- **Aim of the task**
If an entry below contains an image, drop the image and retype the rest exactly.

- **Record extracts**
-=-=-=-=-
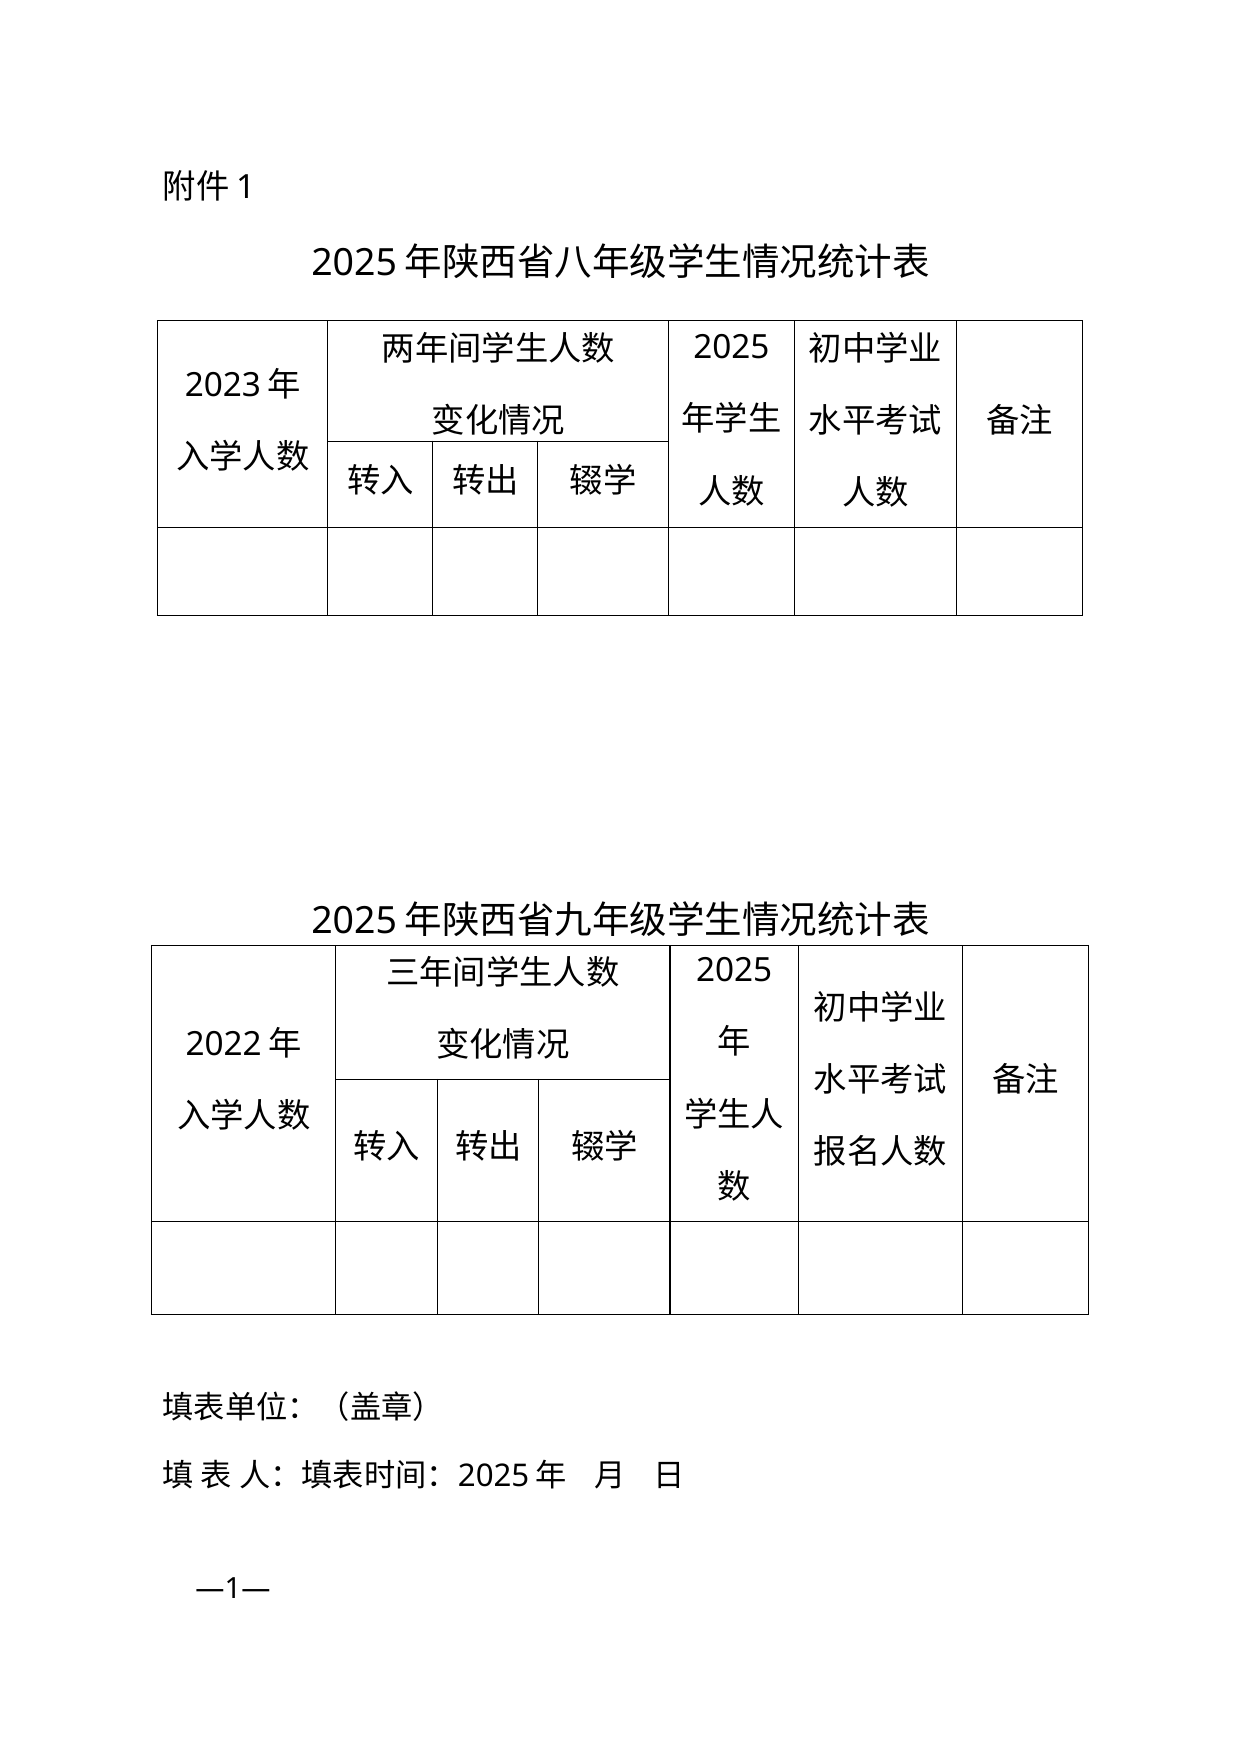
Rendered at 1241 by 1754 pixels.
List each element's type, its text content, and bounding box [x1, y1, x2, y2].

table_header 2022年 入学人数 [152, 946, 335, 1221]
table_header 2025年 学生人数 [671, 946, 798, 1221]
table_cell 辍学 [538, 442, 668, 527]
table_cell [433, 528, 537, 615]
table_cell 转出 [433, 442, 537, 527]
table_header 三年间学生人数 变化情况 [336, 946, 669, 1079]
table_header 初中学业水平考试人数 [795, 321, 956, 527]
text 填表单位：（盖章） [162, 1383, 1078, 1428]
table_header 备注 [963, 946, 1088, 1221]
table_cell [957, 528, 1082, 615]
table_cell [158, 528, 327, 615]
table_cell [336, 1222, 437, 1313]
table_cell [539, 1222, 669, 1313]
table_cell [438, 1222, 538, 1313]
table_cell [152, 1222, 335, 1313]
table_cell [963, 1222, 1088, 1313]
table_header 两年间学生人数 变化情况 [328, 321, 668, 441]
table_cell [538, 528, 668, 615]
table_cell 转出 [438, 1080, 538, 1221]
table_cell [669, 528, 794, 615]
text 附件1 [162, 160, 1078, 208]
table_header 备注 [957, 321, 1082, 527]
table_header 初中学业水平考试报名人数 [799, 946, 962, 1221]
table_cell [671, 1222, 798, 1313]
table_cell 转入 [336, 1080, 437, 1221]
table_header 2023年 入学人数 [158, 321, 327, 527]
table_header 2025年学生人数 [669, 321, 794, 527]
table_cell 转入 [328, 442, 432, 527]
text 2025年陕西省九年级学生情况统计表 [162, 890, 1078, 945]
table_cell [328, 528, 432, 615]
table_cell [799, 1222, 962, 1313]
text 2025年陕西省八年级学生情况统计表 [162, 232, 1078, 287]
table_cell 辍学 [539, 1080, 669, 1221]
text 填 表 人：填表时间：2025年 月 日 [162, 1451, 1078, 1496]
table_cell [795, 528, 956, 615]
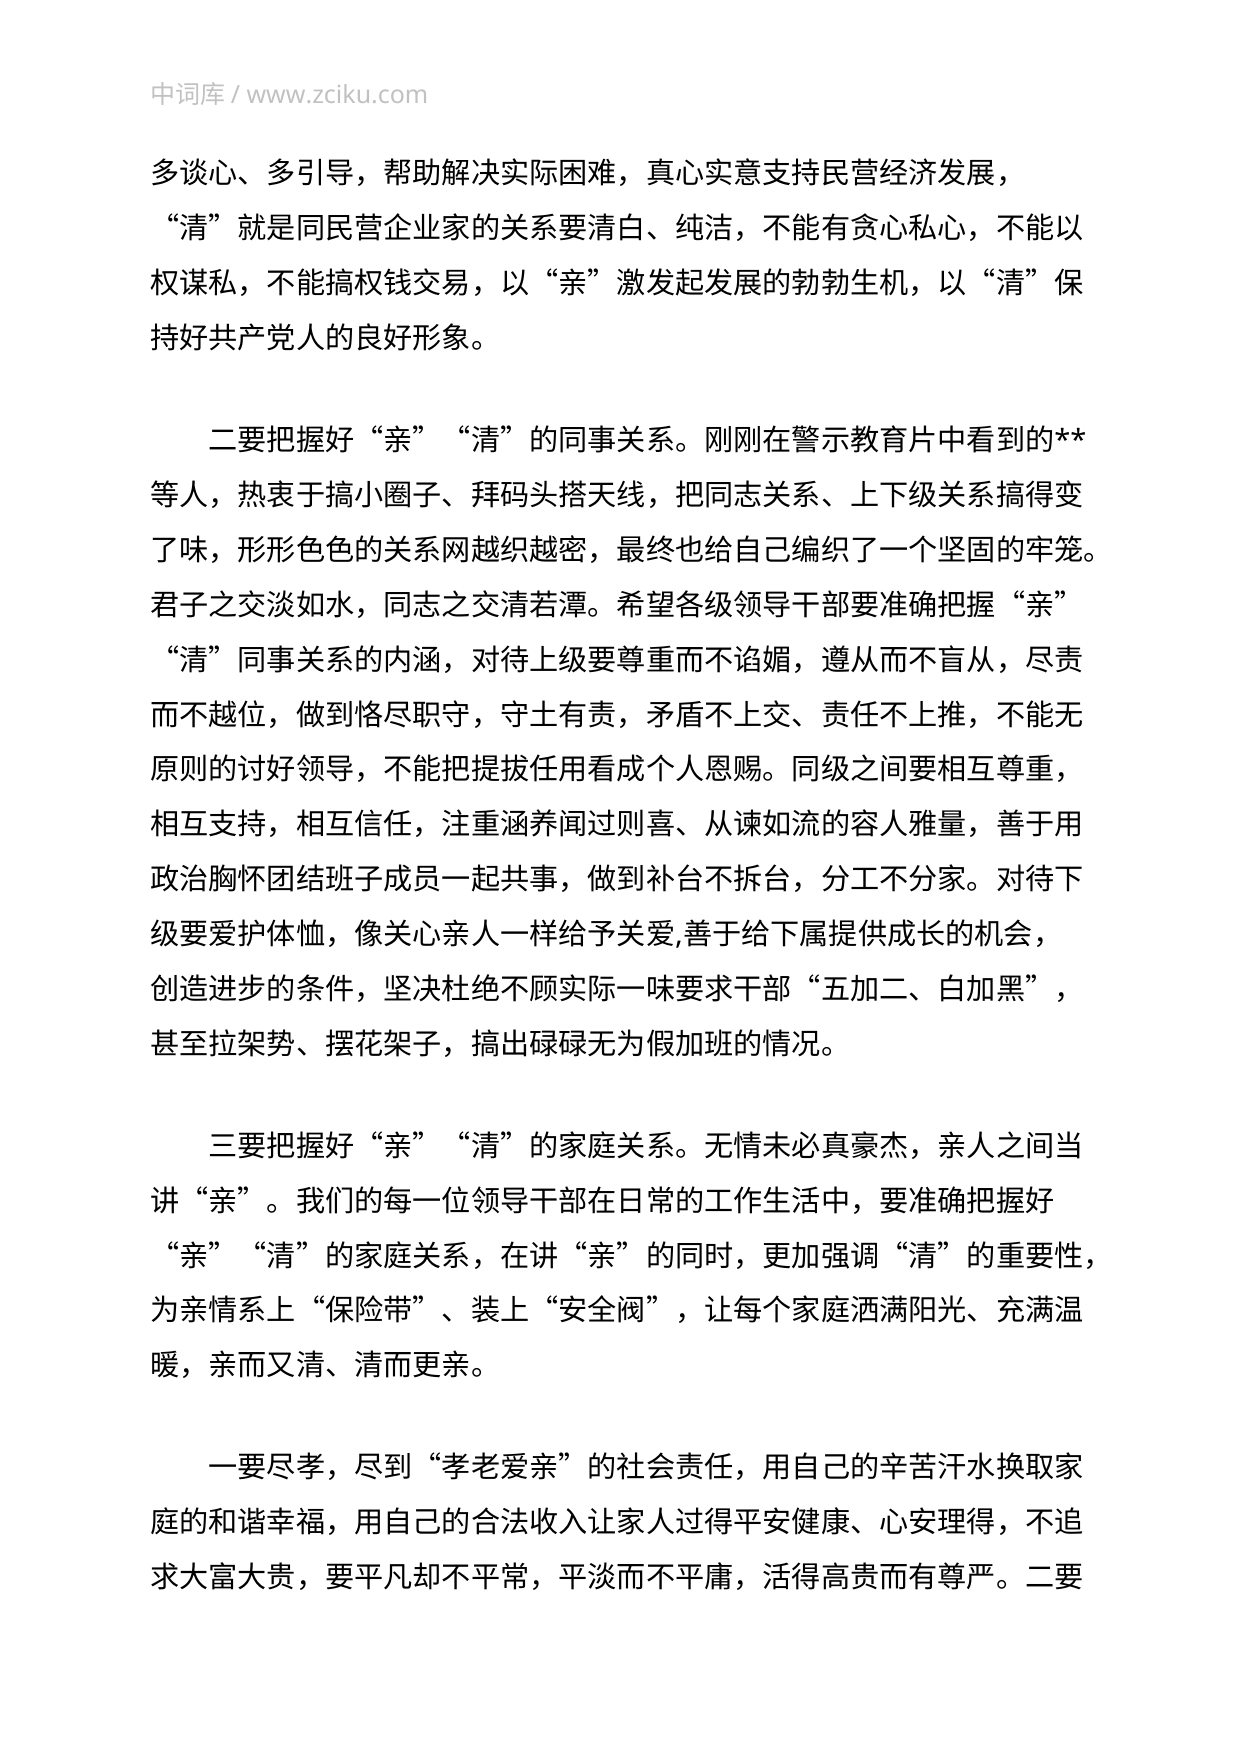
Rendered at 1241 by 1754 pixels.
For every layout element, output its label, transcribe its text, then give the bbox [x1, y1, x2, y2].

text 二要把握好“亲”“清”的同事关系。刚刚在警示教育片中看到的**等人，热衷于搞小圈子、拜码头搭天线，把同志关系、上下级关系搞得变了味，形形色色的关系网越织越密，最终也给自己编织了一个坚固的牢笼。君子之交淡如水，同志之交清若潭。希望各级领导干部要准确把握“亲”“清”同事关系的内涵，对待上级要尊重而不谄媚，遵从而不盲从，尽责而不越位，做到恪尽职守，守土有责，矛盾不上交、责任不上推，不能无原则的讨好领导，不能把提拔任用看成个人恩赐。同级之间要相互尊重，相互支持，相互信任，注重涵养闻过则喜、从谏如流的容人雅量，善于用政治胸怀团结班子成员一起共事，做到补台不拆台，分工不分家。对待下级要爱护体恤，像关心亲人一样给予关爱,善于给下属提供成长的机会，创造进步的条件，坚决杜绝不顾实际一味要求干部“五加二、白加黑”，甚至拉架势、摆花架子，搞出碌碌无为假加班的情况。 [150, 416, 1090, 1063]
text 三要把握好“亲”“清”的家庭关系。无情未必真豪杰，亲人之间当讲“亲”。我们的每一位领导干部在日常的工作生活中，要准确把握好“亲”“清”的家庭关系，在讲“亲”的同时，更加强调“清”的重要性，为亲情系上“保险带”、装上“安全阀”，让每个家庭洒满阳光、充满温暖，亲而又清、清而更亲。 [150, 1122, 1090, 1384]
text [150, 150, 1090, 357]
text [150, 1444, 1090, 1596]
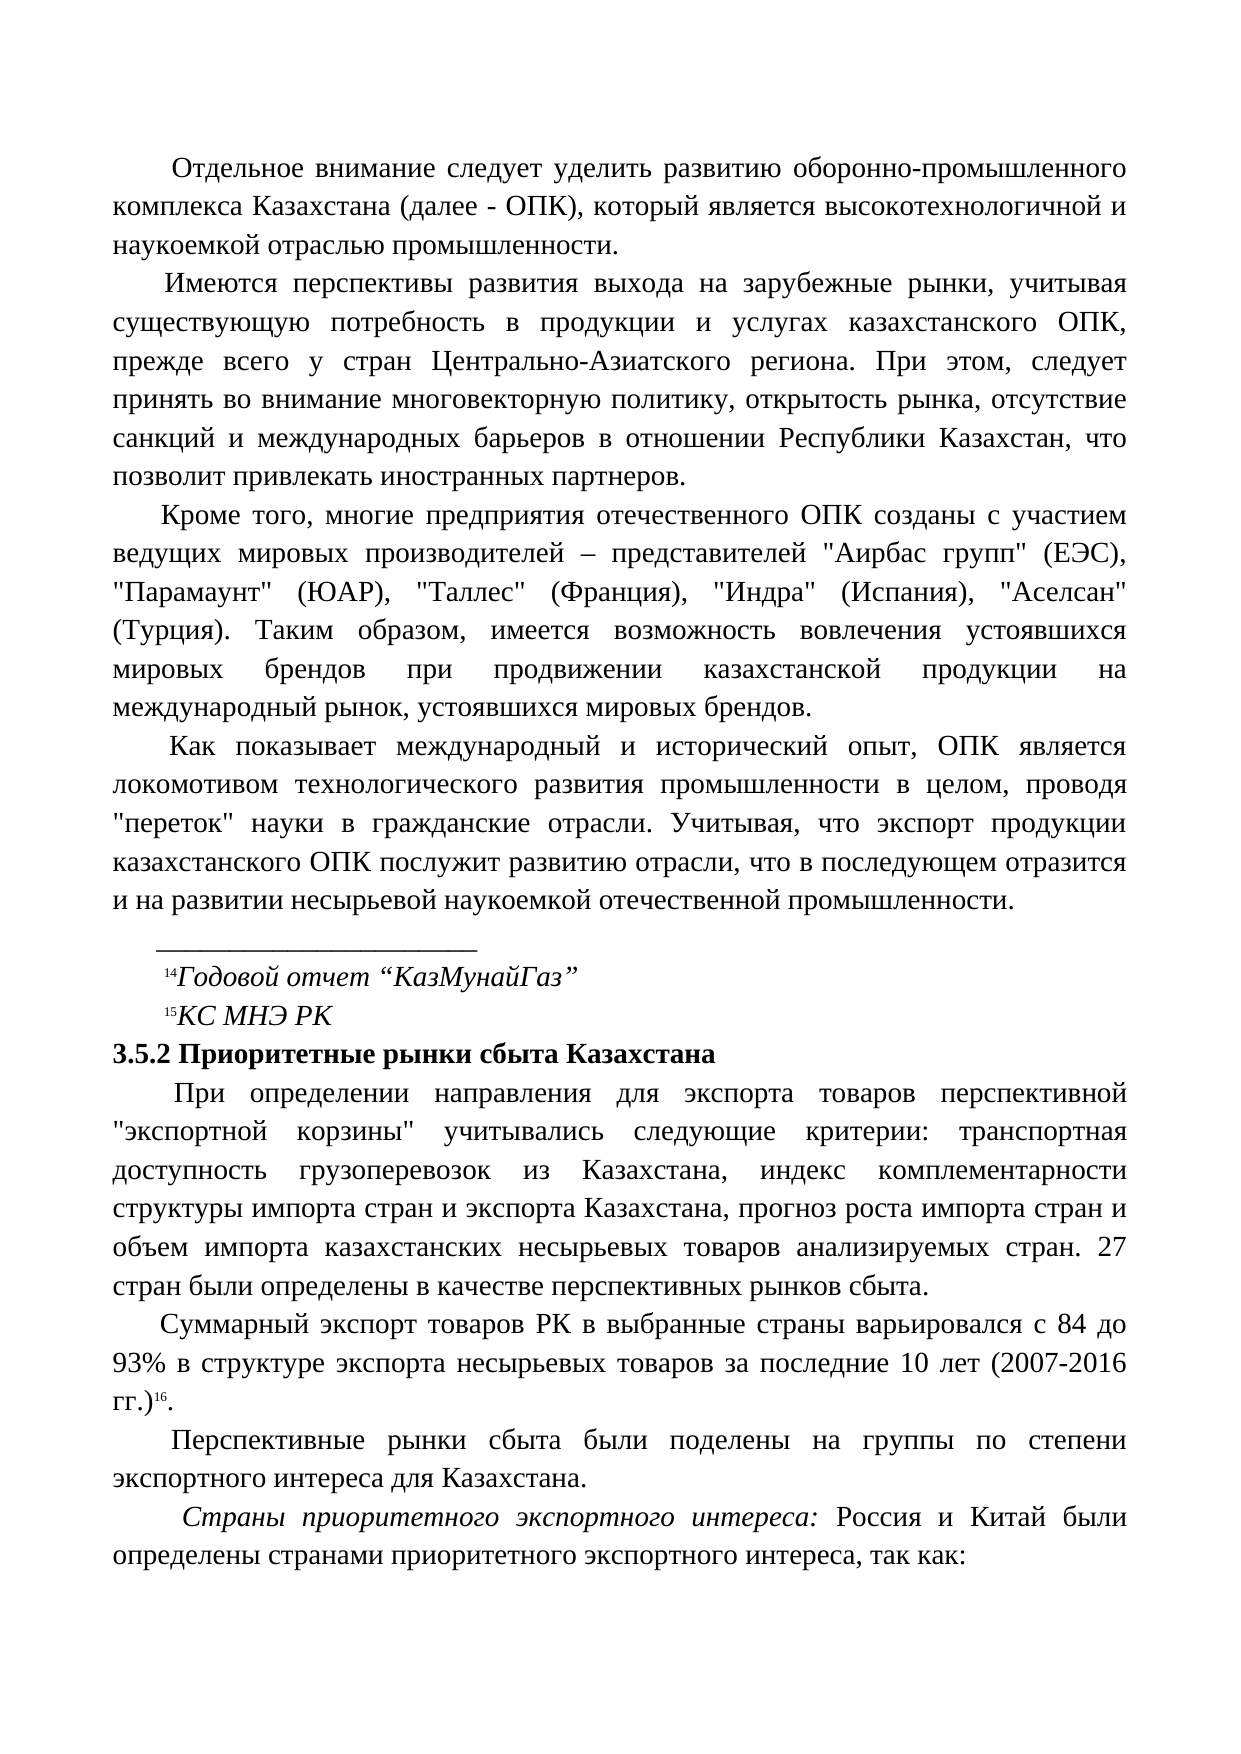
-=-=-=-=-
- **Answer**
Rendered at 1241 by 1754 pixels.
List each element's type, its text content, and bounding box [x1, y1, x2, y2].

table_header 2022年 入学人数 [152, 946, 335, 1221]
table_header 2025年 学生人数 [671, 946, 798, 1221]
table_cell 辍学 [538, 442, 668, 527]
table_cell [433, 528, 537, 615]
table_cell 转出 [433, 442, 537, 527]
table_header 三年间学生人数 变化情况 [336, 946, 669, 1079]
table_header 初中学业水平考试人数 [795, 321, 956, 527]
text 填表单位：（盖章） [162, 1383, 1078, 1428]
table_header 备注 [963, 946, 1088, 1221]
table_cell [957, 528, 1082, 615]
table_cell [158, 528, 327, 615]
table_cell [336, 1222, 437, 1313]
table_cell [539, 1222, 669, 1313]
table_cell [438, 1222, 538, 1313]
table_cell [152, 1222, 335, 1313]
table_cell [963, 1222, 1088, 1313]
table_header 两年间学生人数 变化情况 [328, 321, 668, 441]
table_cell [538, 528, 668, 615]
table_cell 转出 [438, 1080, 538, 1221]
table_cell [669, 528, 794, 615]
text 附件1 [162, 160, 1078, 208]
table_header 备注 [957, 321, 1082, 527]
table_header 初中学业水平考试报名人数 [799, 946, 962, 1221]
table_cell [671, 1222, 798, 1313]
table_cell 转入 [336, 1080, 437, 1221]
table_header 2023年 入学人数 [158, 321, 327, 527]
table_header 2025年学生人数 [669, 321, 794, 527]
table_cell 转入 [328, 442, 432, 527]
text 2025年陕西省九年级学生情况统计表 [162, 890, 1078, 945]
table_cell [328, 528, 432, 615]
table_cell [799, 1222, 962, 1313]
text 2025年陕西省八年级学生情况统计表 [162, 232, 1078, 287]
table_cell 辍学 [539, 1080, 669, 1221]
text 填 表 人：填表时间：2025年 月 日 [162, 1451, 1078, 1496]
table_cell [795, 528, 956, 615]
Rendered at 1241 by 1754 pixels.
For every layout element, output its label, transcribe its text, then give the bbox [x1, y1, x2, y2].

text 二要把握好“亲”“清”的同事关系。刚刚在警示教育片中看到的**等人，热衷于搞小圈子、拜码头搭天线，把同志关系、上下级关系搞得变了味，形形色色的关系网越织越密，最终也给自己编织了一个坚固的牢笼。君子之交淡如水，同志之交清若潭。希望各级领导干部要准确把握“亲”“清”同事关系的内涵，对待上级要尊重而不谄媚，遵从而不盲从，尽责而不越位，做到恪尽职守，守土有责，矛盾不上交、责任不上推，不能无原则的讨好领导，不能把提拔任用看成个人恩赐。同级之间要相互尊重，相互支持，相互信任，注重涵养闻过则喜、从谏如流的容人雅量，善于用政治胸怀团结班子成员一起共事，做到补台不拆台，分工不分家。对待下级要爱护体恤，像关心亲人一样给予关爱,善于给下属提供成长的机会，创造进步的条件，坚决杜绝不顾实际一味要求干部“五加二、白加黑”，甚至拉架势、摆花架子，搞出碌碌无为假加班的情况。 [150, 416, 1090, 1063]
text 三要把握好“亲”“清”的家庭关系。无情未必真豪杰，亲人之间当讲“亲”。我们的每一位领导干部在日常的工作生活中，要准确把握好“亲”“清”的家庭关系，在讲“亲”的同时，更加强调“清”的重要性，为亲情系上“保险带”、装上“安全阀”，让每个家庭洒满阳光、充满温暖，亲而又清、清而更亲。 [150, 1122, 1090, 1384]
text [150, 150, 1090, 357]
text [150, 1444, 1090, 1596]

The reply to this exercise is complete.